First of all, checking if an object is in a Set or HashMap is O(1)
when we don’t consider collisions. Even in the presence of collisions, it should be much less than O(n)
, where n
is the number of items in the set. Otherwise, we are operating as a linked list.
In my case, checking if an object is in a Set of 1000 objects was consuming 1.62 seconds or 37% of my request time. Only for us to compare, checking if an integer is in a Set with 1000 integers consumes less than 1 millisecond.
So, what is the problem? To dive into it below is the class I was working with. I removed everything from the business problem and changed the class name only to allow us to concentrate on the problem and the solution here.
class CustomID
attr_reader :id
def initialize(id)
@id = id
end
def ==(other)
other.class == self.class && other.id == id
end
def hash
self.class.hash | id.hash
end
end
There is nothing wrong with this code. However, if we use it frequently, it could be a bottleneck.
The method ==
makes a string comparison which is O(n)
, where n
is the size of the string, and in case of success, it compares two integers. I improved it to make a faster integer comparison and use only one machine instruction. Integer comparison is O(b)
, where b
is the number of bits used to represent the integer.
The method hash
is very expensive. It calculates the hash of a string and the hash of an integer and does an or
operation.
Both methods cited above are where our performance problem starts. For a Set of 1000 elements, we need to calculate the object’s hash and use the method ==
to check if an object is inside it. Again, this is fine if we check this a few times. However, doing it a few million times daily could be a significant bottleneck.
The solution is to remove the string comparison in the method ==
and memoize the expansive hash operation. The new code is below:
class ImprovedCustomID
attr_reader :id
def initialize(id)
@id = id
end
def ==(other)
other.hash == hash
end
def hash
@hash ||= self.class.hash | id.hash
end
def freeze
hash
super
end
end
The new code overrides the method freeze
to call hash
and only after it, call super
. The override is necessary because the hash
memoized version adds a new instance variable @hash
when it is called the first time.
To compare both versions, we can use the code below, which uses the library benchmark-ips:
require "benchmark/ips"
custom_id = CustomID.new(61000)
improved_custom_id =ImprovedCustomID.new(61000)

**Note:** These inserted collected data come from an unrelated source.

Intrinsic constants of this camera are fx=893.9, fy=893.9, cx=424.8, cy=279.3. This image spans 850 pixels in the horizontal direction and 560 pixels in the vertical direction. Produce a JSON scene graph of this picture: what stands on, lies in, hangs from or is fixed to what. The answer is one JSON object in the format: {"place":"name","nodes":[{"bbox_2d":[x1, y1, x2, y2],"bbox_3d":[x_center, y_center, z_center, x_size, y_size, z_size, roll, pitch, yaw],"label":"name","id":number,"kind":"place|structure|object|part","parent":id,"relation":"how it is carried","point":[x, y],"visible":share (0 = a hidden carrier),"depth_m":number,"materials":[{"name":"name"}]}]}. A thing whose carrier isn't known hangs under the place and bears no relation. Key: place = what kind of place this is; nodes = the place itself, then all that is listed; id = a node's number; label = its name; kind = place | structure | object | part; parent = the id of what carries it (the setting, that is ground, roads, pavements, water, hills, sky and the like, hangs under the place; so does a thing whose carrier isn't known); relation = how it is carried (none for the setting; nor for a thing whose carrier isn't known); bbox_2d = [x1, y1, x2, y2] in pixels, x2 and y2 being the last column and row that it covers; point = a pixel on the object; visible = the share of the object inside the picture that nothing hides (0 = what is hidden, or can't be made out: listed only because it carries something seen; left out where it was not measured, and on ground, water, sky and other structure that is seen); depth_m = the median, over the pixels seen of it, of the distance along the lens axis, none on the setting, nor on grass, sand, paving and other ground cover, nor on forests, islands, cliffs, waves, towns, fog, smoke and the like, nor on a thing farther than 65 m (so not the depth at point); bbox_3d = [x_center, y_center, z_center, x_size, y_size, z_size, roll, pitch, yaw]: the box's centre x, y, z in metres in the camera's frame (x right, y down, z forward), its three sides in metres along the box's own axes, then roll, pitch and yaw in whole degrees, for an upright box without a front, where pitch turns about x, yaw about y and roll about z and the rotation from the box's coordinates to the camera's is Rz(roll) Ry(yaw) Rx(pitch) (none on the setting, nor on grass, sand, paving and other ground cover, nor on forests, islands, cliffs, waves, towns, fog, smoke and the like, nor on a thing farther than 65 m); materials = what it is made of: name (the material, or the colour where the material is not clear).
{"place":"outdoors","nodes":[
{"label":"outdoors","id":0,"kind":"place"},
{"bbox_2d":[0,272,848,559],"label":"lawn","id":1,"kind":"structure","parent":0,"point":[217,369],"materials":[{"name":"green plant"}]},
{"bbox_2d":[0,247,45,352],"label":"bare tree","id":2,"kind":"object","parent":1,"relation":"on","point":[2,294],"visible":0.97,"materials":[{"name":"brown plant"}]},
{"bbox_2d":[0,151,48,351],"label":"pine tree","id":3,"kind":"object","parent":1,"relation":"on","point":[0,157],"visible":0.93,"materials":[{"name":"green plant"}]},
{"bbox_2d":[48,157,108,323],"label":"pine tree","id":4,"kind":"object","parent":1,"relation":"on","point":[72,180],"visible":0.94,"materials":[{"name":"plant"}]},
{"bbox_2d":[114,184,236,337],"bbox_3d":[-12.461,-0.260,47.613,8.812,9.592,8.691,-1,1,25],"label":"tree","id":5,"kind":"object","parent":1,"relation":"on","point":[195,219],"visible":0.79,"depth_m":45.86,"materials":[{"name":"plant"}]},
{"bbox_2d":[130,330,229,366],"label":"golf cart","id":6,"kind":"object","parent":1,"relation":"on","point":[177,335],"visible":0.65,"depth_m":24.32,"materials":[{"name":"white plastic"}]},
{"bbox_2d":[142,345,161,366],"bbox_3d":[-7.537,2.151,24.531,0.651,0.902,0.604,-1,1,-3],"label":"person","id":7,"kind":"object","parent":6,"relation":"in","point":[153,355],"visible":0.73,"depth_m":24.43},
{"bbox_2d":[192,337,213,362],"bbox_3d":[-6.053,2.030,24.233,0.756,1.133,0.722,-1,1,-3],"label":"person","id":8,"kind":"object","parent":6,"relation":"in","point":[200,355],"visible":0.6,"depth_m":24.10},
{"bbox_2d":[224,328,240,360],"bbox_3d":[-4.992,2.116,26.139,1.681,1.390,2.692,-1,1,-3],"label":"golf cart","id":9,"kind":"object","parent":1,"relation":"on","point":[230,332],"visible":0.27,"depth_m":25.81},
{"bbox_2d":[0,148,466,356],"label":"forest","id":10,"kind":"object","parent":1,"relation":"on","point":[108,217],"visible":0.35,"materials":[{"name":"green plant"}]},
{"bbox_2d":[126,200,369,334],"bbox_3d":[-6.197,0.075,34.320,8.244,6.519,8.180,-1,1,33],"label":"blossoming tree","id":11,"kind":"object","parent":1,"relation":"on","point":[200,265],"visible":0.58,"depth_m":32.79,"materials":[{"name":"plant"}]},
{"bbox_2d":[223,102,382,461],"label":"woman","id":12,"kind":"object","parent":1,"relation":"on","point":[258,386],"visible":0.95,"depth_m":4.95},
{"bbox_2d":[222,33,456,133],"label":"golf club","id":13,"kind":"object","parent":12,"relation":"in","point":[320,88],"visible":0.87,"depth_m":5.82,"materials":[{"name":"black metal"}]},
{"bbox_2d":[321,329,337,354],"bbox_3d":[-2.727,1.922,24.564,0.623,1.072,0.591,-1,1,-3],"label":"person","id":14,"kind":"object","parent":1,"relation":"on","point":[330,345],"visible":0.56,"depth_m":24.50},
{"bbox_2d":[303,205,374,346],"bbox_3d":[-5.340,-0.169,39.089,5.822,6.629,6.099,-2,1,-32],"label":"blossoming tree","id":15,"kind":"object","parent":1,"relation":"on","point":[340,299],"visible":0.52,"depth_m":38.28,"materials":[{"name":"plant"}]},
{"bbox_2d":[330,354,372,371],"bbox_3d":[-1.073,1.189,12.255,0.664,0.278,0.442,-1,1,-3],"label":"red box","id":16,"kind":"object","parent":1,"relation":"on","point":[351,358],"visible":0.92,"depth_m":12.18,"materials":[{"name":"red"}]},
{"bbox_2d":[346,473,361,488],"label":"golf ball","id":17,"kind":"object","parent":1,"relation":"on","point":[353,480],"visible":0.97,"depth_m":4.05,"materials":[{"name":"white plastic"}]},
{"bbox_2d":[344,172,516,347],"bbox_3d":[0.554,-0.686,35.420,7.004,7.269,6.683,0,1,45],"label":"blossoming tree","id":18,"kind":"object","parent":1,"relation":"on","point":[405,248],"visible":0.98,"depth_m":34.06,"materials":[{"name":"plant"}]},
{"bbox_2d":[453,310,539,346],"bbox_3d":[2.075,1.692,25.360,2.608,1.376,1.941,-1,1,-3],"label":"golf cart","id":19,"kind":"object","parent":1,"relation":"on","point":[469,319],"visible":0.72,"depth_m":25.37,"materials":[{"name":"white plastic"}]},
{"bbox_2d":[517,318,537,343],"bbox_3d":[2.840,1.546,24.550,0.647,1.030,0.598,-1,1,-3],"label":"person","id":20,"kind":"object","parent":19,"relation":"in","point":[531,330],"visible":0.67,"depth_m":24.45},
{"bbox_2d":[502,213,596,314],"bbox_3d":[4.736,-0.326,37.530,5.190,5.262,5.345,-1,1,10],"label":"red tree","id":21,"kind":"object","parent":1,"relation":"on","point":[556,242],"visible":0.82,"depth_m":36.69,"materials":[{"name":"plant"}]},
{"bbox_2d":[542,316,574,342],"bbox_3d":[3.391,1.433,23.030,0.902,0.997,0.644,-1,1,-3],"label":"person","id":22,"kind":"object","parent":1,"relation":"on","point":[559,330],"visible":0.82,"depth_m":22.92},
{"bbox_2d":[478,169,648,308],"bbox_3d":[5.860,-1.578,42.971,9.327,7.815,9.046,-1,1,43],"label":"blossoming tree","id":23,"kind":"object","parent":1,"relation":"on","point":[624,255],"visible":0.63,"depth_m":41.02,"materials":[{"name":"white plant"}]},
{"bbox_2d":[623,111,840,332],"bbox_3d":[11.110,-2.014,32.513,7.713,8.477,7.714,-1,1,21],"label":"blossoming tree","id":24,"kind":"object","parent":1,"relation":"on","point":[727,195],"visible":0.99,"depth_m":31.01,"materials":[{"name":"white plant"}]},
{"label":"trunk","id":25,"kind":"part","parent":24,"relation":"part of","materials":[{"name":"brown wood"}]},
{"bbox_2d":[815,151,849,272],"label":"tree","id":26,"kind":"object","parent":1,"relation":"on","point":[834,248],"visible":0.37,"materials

custom_ids = (1..1000).map {|i| CustomID.new(i*1000) }
improved_custom_ids = (1..1000).map {|i| ImprovedCustomID.new(i*1000) }
Benchmark.ips do |x|
x.report("include? before improvements") { custom_ids.include?(custom_id) }
x.report("include? after improvements") { improved_custom_ids.include?(improved_custom_id) }
x.compare!
end
With this benchmark, we got the results:
Warming up --------------------------------------
include? before improvements
16.564k i/100ms
include? after improvements
23.623k i/100ms
Calculating -------------------------------------
include? before improvements
165.641k (± 0.3%) i/s - 828.200k in 5.000032s
include? after improvements
235.784k (± 0.3%) i/s - 1.181M in 5.009491s
Comparison:
include? after improvements: 235784.5 i/s
include? before improvements: 165640.9 i/s - 1.42x slower
Therefore, in this simple case, the new code is 42% faster. The new code was 2x more quickly in my production case, from 1.62 seconds to 866.16 milliseconds.